There were several limitations to this study. First, it was a feasibility study so there was no comparison group to determine whether these participants would have responded better to walking training in an alternate exoskeleton system. Also, the focus of the training was on safety so further studies need to be completed which focus on the goal of improving walking speed and independence to understand the capacity of these systems to improve mobility.
Future publications from this multicenter trial will focus on the final outcomes of all 44 individuals who completed this study. Outcomes to be reviewed will include quality of life, spasticity, perceived exertion, and functional outcomes.

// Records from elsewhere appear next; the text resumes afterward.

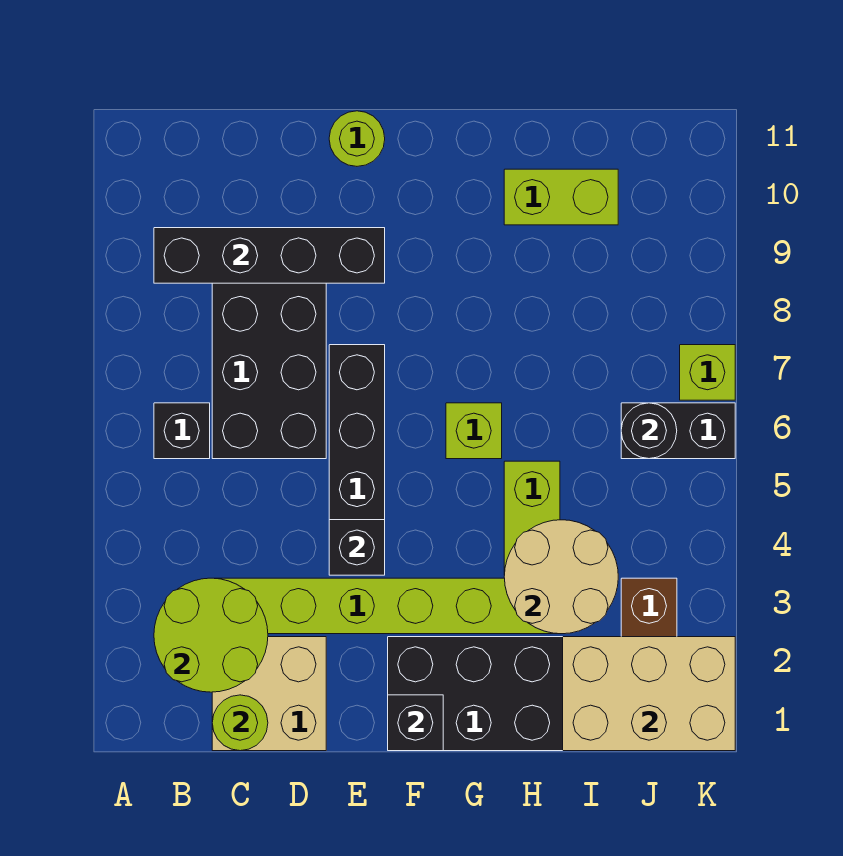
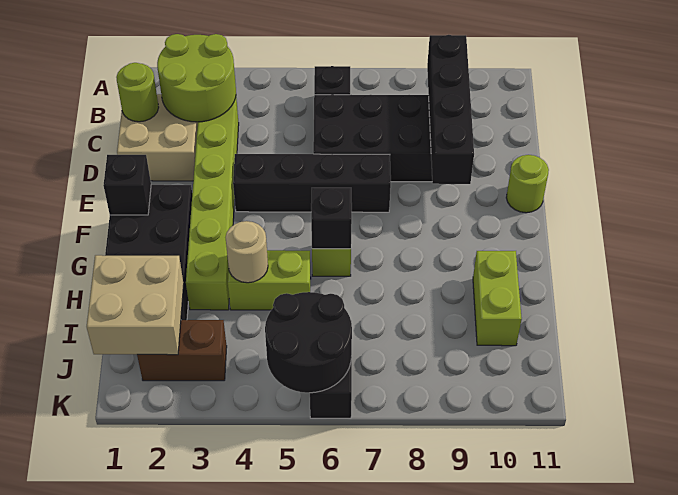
black 1x1 brick [329,520,385,575] -> black 1x1 brick moved to [311,188,352,249]
tan 2x2 round brick [504,520,618,634] -> tan 1x1 round brick [226,221,268,283]
tan 2x3 brick [563,637,735,751] -> tan 2x2 brick [87,255,184,355]
black 1x1 round brick [621,403,677,459] -> black 2x2 round brick [265,292,352,393]
lime 1x1 brick [680,345,735,400] -> none

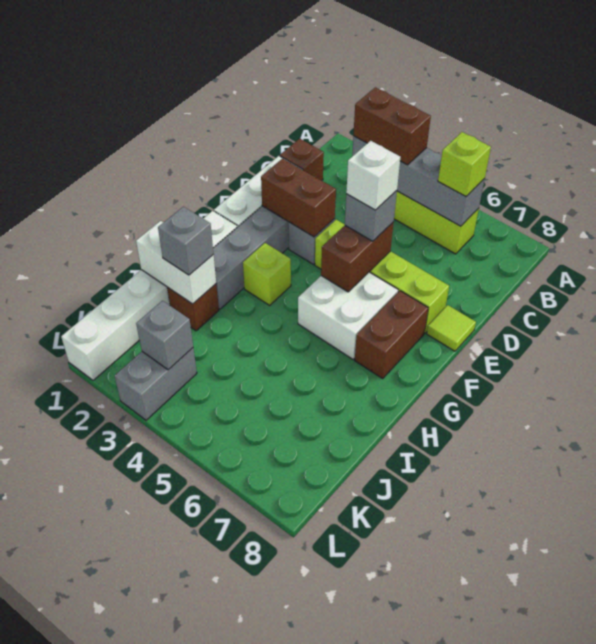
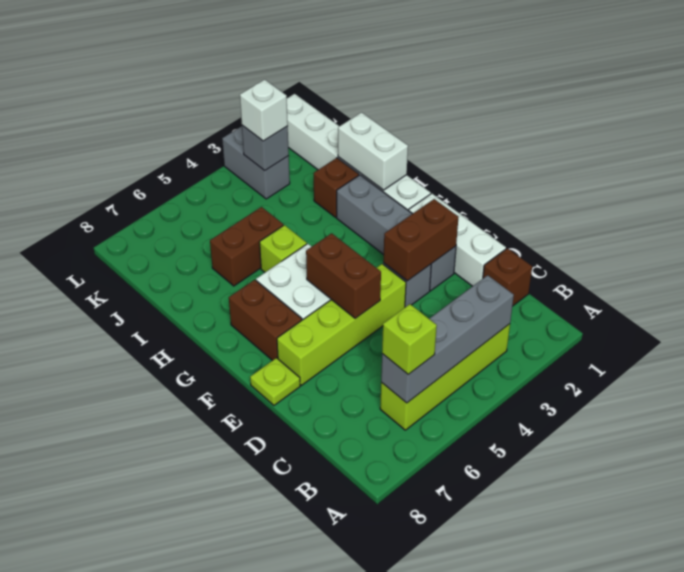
brown 1x2 brick [353,87,431,165] -> brown 1x2 brick moved to [210,207,283,286]
grey 1x1 brick [345,191,397,241] -> none
white 1x1 brick [346,141,400,210] -> white 1x1 brick moved to [240,80,288,141]
lime 1x1 tile [427,305,476,351] -> lime 1x1 plate [250,358,300,405]
lime 1x1 brick [243,243,291,305] -> lime 1x1 brick moved to [260,225,307,272]
white 1x2 brick [136,221,216,304] -> white 1x2 brick turned to [338,112,408,190]
grey 1x1 brick [158,207,213,275] -> none

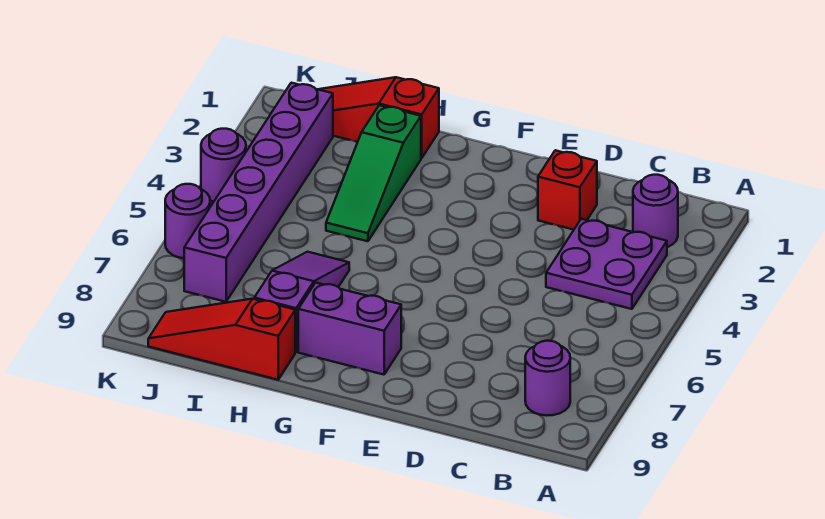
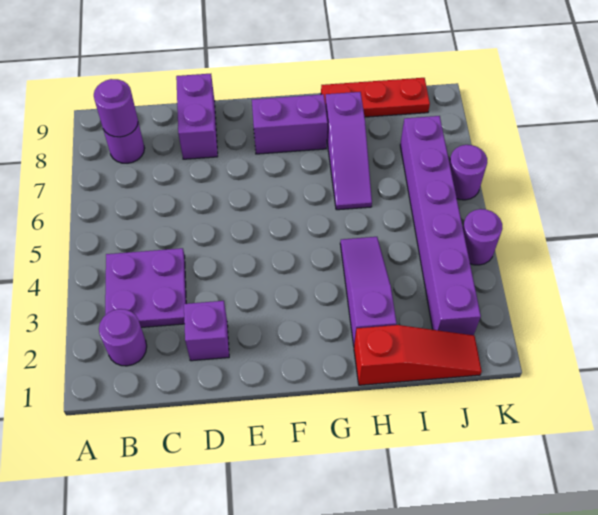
none -> purple 1x1 round brick [94,79,138,137]
red 1x1 brick [538,150,597,230] -> purple 1x1 brick [184,301,229,361]
none -> purple 1x2 brick [176,74,218,159]
green 1x3 slope [326,105,421,241] -> purple 1x3 slope [340,237,397,346]
red 1x3 slope [148,299,295,380] -> red 1x3 plate [321,78,430,117]

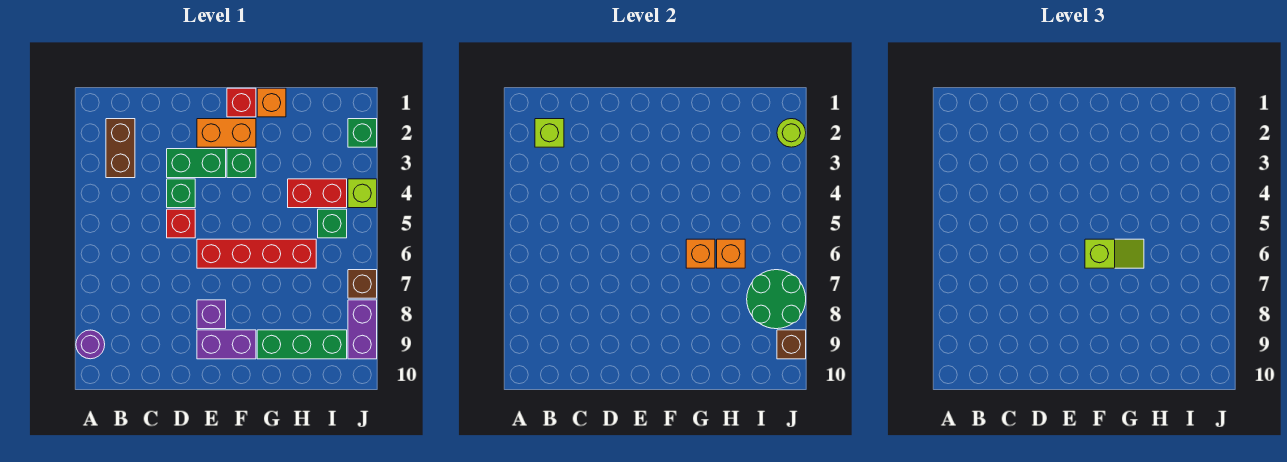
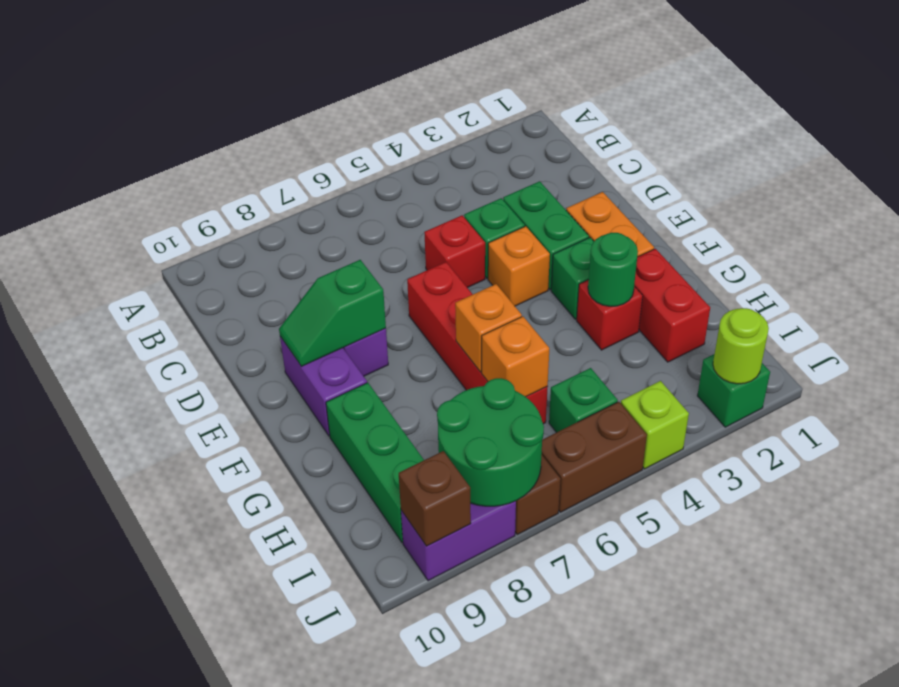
purple 1x1 round brick [76,330,105,359] -> none
brown 1x2 brick [106,119,135,178] -> brown 1x2 brick moved to [542,402,647,512]
lime 1x1 brick [535,119,564,147] -> none
none -> green 1x2 slope [279,260,386,366]
red 1x1 brick [227,88,256,117] -> red 1x1 brick moved to [577,280,643,350]
lime 1x2 slope [1085,239,1144,268] -> none
orange 1x1 brick [257,88,286,117] -> orange 1x1 brick moved to [488,226,550,306]
none -> green 1x1 round brick [588,233,638,306]
red 1x2 brick [288,179,347,208] -> red 1x2 brick moved to [634,249,710,362]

The Indego exoskeleton was shown to be safe when providing upright mobility for nonambulatory or poorly ambulatory individuals who had sustained SCIs at T4 and below. Many individuals with thoracic and lumbar SCIs demonstrated the ability to don and doff the Indego exoskeleton independently and were able to achieve walking speeds close to those associated with currently accepted household ambulation speeds. Many individuals demonstrated significant progress toward independence while utilizing the device for walking and some did not require physical assistance after 8 weeks of training. Although this is an exciting new aspect of rehabilitation, there are still many questions to answer before exoskeletal devices become realistic options for the majority of individuals with severe mobility impairment. Further research and clinical integration will give rehabilitation professionals greater insight into the benefits and limitations of these devices and determine the technological advances that must be made to meet the demands of individuals with severe mobility impairment.